My whole future life flashed before my eyes: financially ruined; warned off by all the worldwide racing authorities, with my reputation totally destroyed; divorced, and quite likely homeless — that’s if my home wasn’t a prison cell by then. And, worst of all, maybe with a dead daughter on my conscience as well.
‘But you must think it’s odd for someone to go missing twice in such quick succession.’
‘Mr Newton,’ she said slowly, ‘there are several members of the public in the Thames Valley Police region who go missing regularly, some of them almost on a weekly basis.’
‘I can assure you,’ I said firmly, ‘that my daughter is not one of those. She wouldn’t be missing without good reason. I believe she must have been abducted again.’

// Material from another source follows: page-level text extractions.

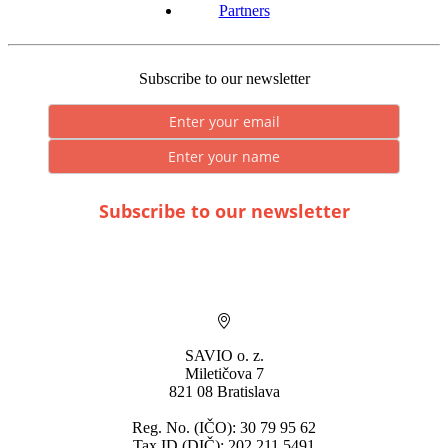
Partners
Subscribe to our newsletter
Subscribe to our newsletter
* By submitting you consent to the processing of personal data.
SAVIO o. z.
Miletičova 7
821 08 Bratislava
Reg. No. (IČO): 30 79 95 62
Tax ID (DIČ): 202 211 5491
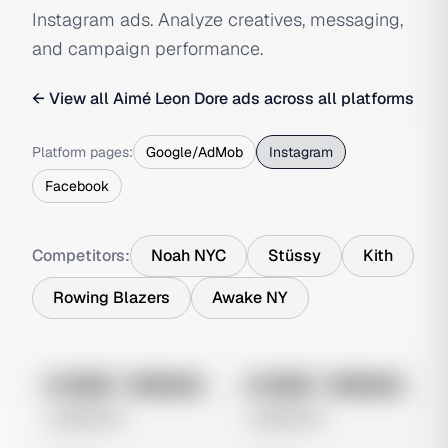
Instagram ads. Analyze creatives, messaging,
and campaign performance.
← View all
Aimé Leon Dore
ads across all platforms
Platform pages:
Google/AdMob
Instagram
Facebook
Competitors:
Noah NYC
Stüssy
Kith
Rowing Blazers
Awake NY
No preview
No preview
Image
Instagram
Image
Instagram
Untitled Ad
Untitled Ad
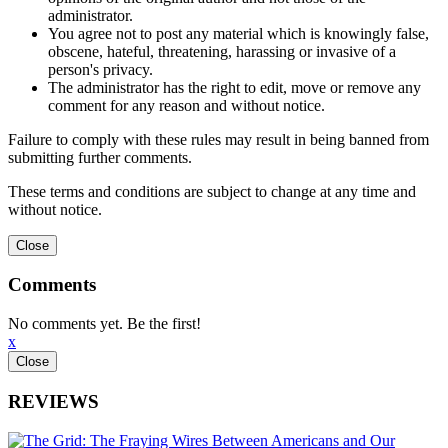
administrator.
You agree not to post any material which is knowingly false,
obscene, hateful, threatening, harassing or invasive of a
person's privacy.
The administrator has the right to edit, move or remove any
comment for any reason and without notice.
Failure to comply with these rules may result in being banned from
submitting further comments.
These terms and conditions are subject to change at any time and
without notice.
Comments
No comments yet. Be the first!
x
REVIEWS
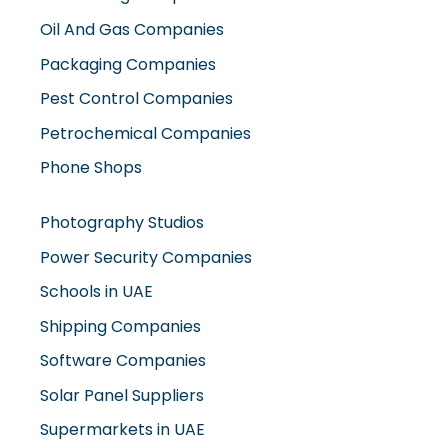
Oil And Gas Companies
Packaging Companies
Pest Control Companies
Petrochemical Companies
Phone Shops
Photography Studios
Power Security Companies
Schools in UAE
Shipping Companies
Software Companies
Solar Panel Suppliers
Supermarkets in UAE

‘Do you have any evidence for that?’ she asked.
Yes, of course I do.
‘No,’ I said.
‘I will file a missing person report, which will mean that all police officers will be looking out for her. At this stage there is nothing more I can do.’
‘You could organise a search.’
‘Not at night,’ she said. ‘And not until we have some further information.’
‘So will you go now and interview Darren Williamson to get that further information?’ I asked.
‘We will speak to him in the morning — that’s if your daughter is still missing. In the meantime, please inform me if she contacts you.’
‘Is that all?’ I asked in frustration.
‘All for now,’ said the detective. ‘Call me again in the morning.’
She hung up.
‘Why do you believe that someone would abduct your daughter?’ Toni asked intently, having listened to my conversation with DS Royle, or at least my side of it.
‘I don’t know,’ I lied. ‘But someone did it before.’
I told her about Amanda going missing from the party and turning up several hours later in Pangbourne, agitated and with ketamine in her system.
‘But that’s crazy,’ she said. ‘Who goes to all the bother of kidnapping someone and then lets them go without demanding a ransom?’
‘You sound like an expert,’ I said.
‘But it stands to reason,’ she said. ‘Kidnapping is a major crime. In the States, after the Lindbergh baby kidnap in the 1930s, right up until the 1960s, you could get the electric chair for kidnapping. That’s before our stupid lawmakers worked out that no one would ever be released alive, even if a ransom was paid for them, because the kidnapper had nothing more to lose by then killing their hostage.’